It is now officially acknowledged that there is no credible evidence that Donald Trump colluded with Russia to defeat Hillary Clinton in the 2016 election. At this point, the demonstrably bogus assertion that Russian intelligence hacked into the DNC’s email system in mid–2016 is the one remaining feature of the Russiagate orthodoxy that is commonly considered rock solid.

The mythology on this question remains deeply embedded, the absence of any supporting evidence notwithstanding. Press and broadcast reports rarely miss an opportunity to cast Russian responsibility for the DNC email intrusion as a foregone conclusion. But this, too, is a tower built on sand. To put Russiagate decisively in the past now comes to demolishing this last, unsound edifice. The rest is already too discredited for anyone but naïve liberals, wishful-thinking “progressives” and the most committed ideologues to take seriously.
This focuses attention on the evidence — considerable and accumulating — that Russian intelligence agencies, officially charged with intrusion into the DNC’s servers, had nothing to do with it. It is now two years since technically qualified intelligence professionals of long experience reported via Consortium News that the theft of Democratic Party email in 2016 was neither a hack nor a Russian intelligence operation.
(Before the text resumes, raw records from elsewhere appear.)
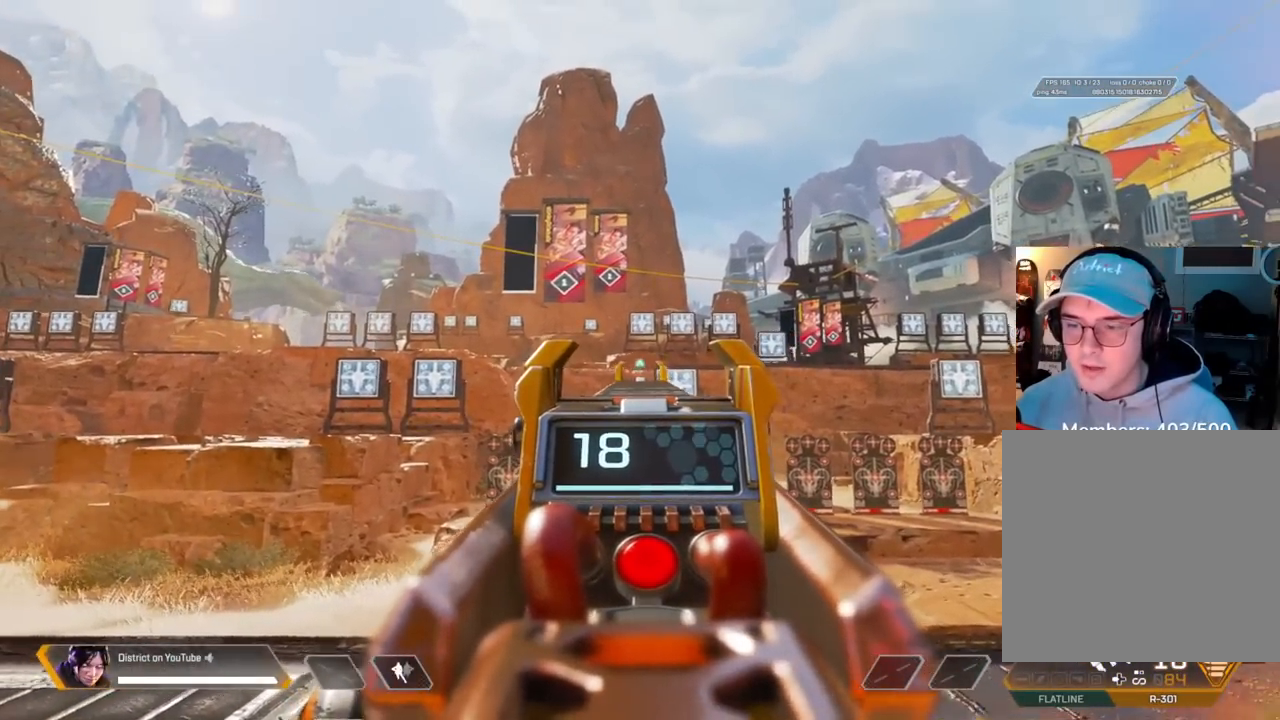
{"buttons": ["L2"], "left_stick": "center", "right_stick": "center", "events": []}
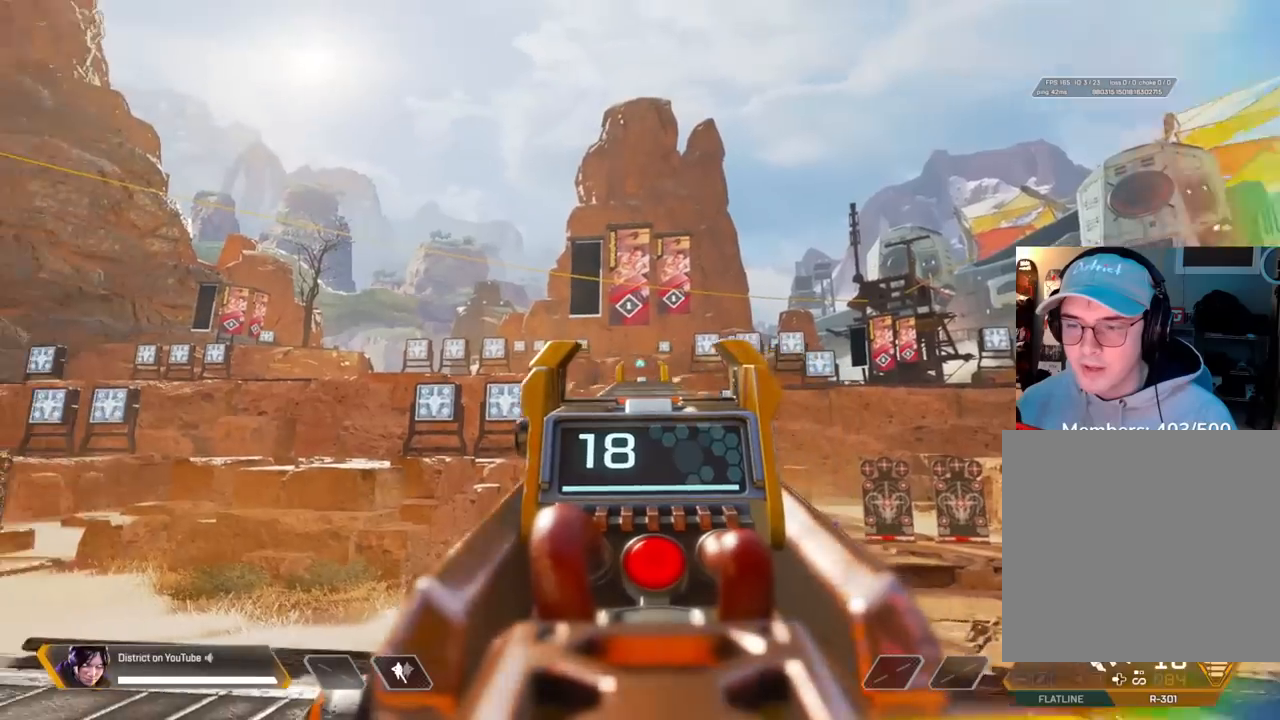
{"buttons": ["L2"], "left_stick": "center", "right_stick": "center", "events": []}
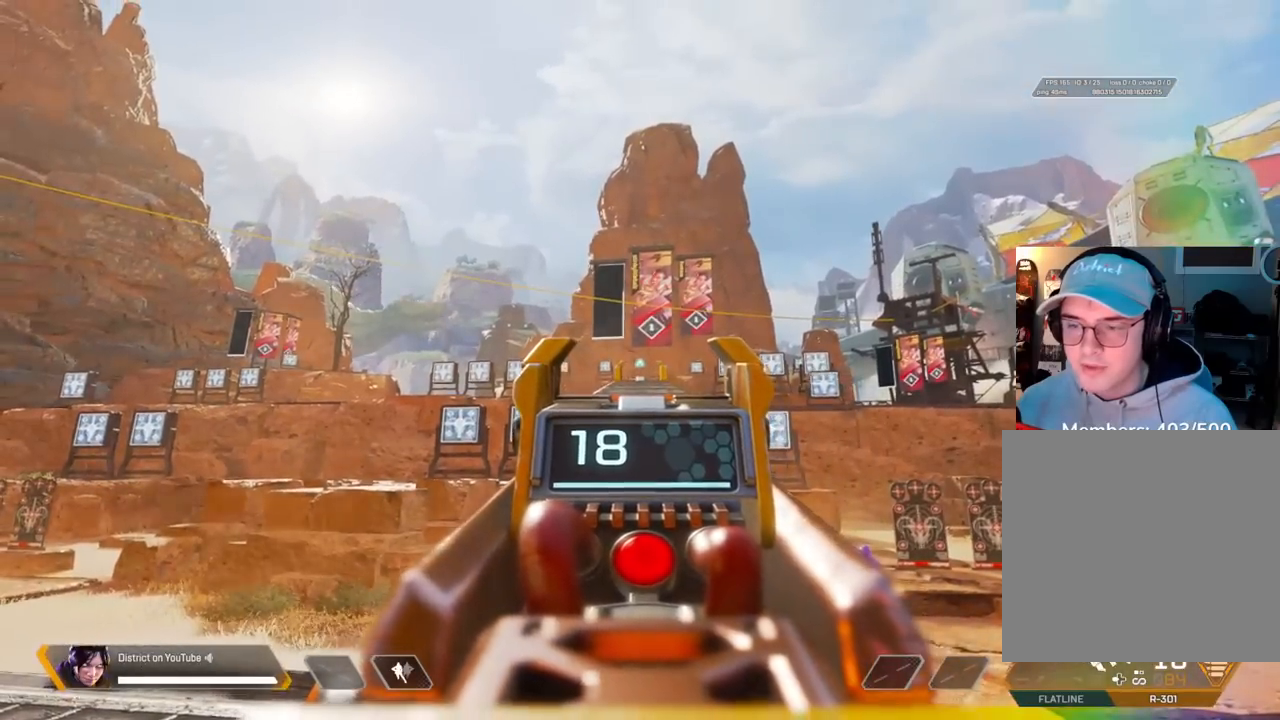
{"buttons": ["R3"], "left_stick": "center", "right_stick": "center", "events": [[433, "R3", "down"], [483, "L2", "up"]]}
In July 2017 Veteran Intelligence Professionals for Sanity presented persuasive evidence that the DNC’s servers had been compromised by someone with direct access to them.

The email messages subsequently posted by WikiLeaks had been pilfered by an insider of unknown identity: This was the conclusion VIPS drew in VIPS50, the group’s report on the mail incident, on the basis of the evidence it had gathered while working with other independent forensic investigators. The “hack,” in short, was not a hack. It was a leak.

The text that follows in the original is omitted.